**Extracted records:**
★ ★ ★
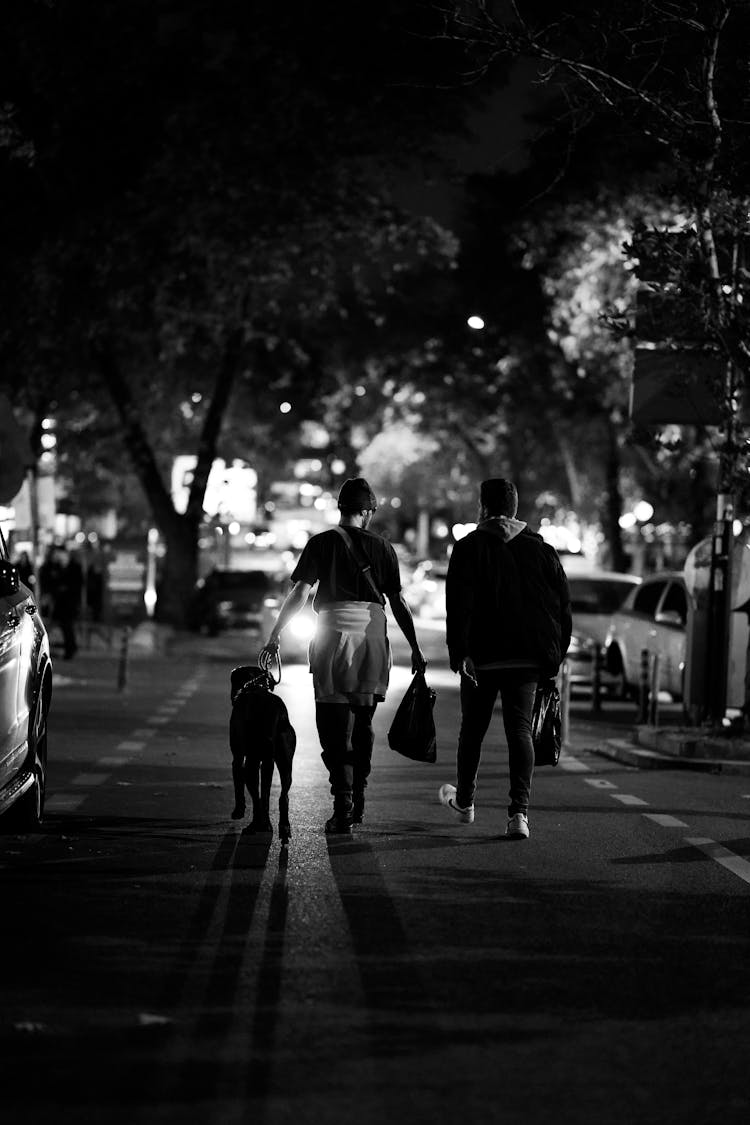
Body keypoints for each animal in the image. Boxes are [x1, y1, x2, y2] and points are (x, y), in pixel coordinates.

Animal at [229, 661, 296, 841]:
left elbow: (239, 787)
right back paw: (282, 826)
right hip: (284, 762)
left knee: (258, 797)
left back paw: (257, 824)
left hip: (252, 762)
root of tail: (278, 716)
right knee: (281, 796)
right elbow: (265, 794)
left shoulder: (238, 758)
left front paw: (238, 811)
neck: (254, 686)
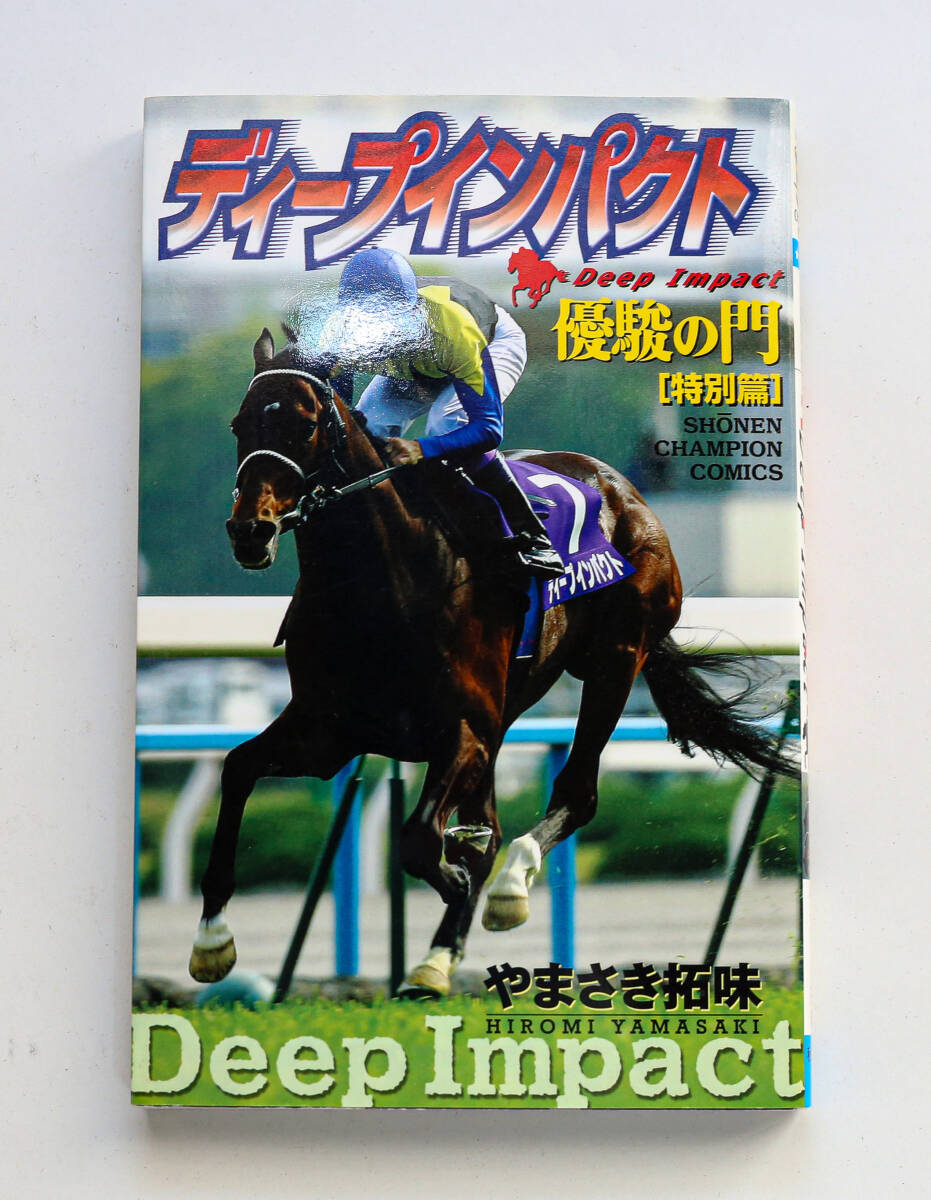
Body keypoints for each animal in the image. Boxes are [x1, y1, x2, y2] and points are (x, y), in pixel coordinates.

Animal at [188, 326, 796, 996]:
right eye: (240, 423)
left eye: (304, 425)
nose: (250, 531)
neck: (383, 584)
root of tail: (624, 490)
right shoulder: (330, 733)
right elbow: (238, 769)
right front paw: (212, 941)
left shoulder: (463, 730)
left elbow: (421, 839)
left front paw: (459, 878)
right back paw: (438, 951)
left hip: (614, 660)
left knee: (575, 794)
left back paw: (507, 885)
★ ★ ★
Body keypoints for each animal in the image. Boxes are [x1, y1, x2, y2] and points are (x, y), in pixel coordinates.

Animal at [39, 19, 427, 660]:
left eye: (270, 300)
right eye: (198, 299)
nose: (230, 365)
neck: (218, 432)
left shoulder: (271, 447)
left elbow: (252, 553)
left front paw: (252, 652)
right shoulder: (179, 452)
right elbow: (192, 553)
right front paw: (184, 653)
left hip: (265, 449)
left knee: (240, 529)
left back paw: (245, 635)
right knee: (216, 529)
★ ★ ★
**Task statement:** Everything from the line containing "right elbow: (238, 769)" through the line containing "left back paw: (507, 885)" in the material above should be retyped exactly, both ends included, and nothing more.

**Task output:**
right elbow: (238, 769)
right front paw: (212, 941)
left shoulder: (463, 730)
left elbow: (421, 839)
left front paw: (459, 878)
right back paw: (438, 951)
left hip: (614, 660)
left knee: (575, 794)
left back paw: (507, 885)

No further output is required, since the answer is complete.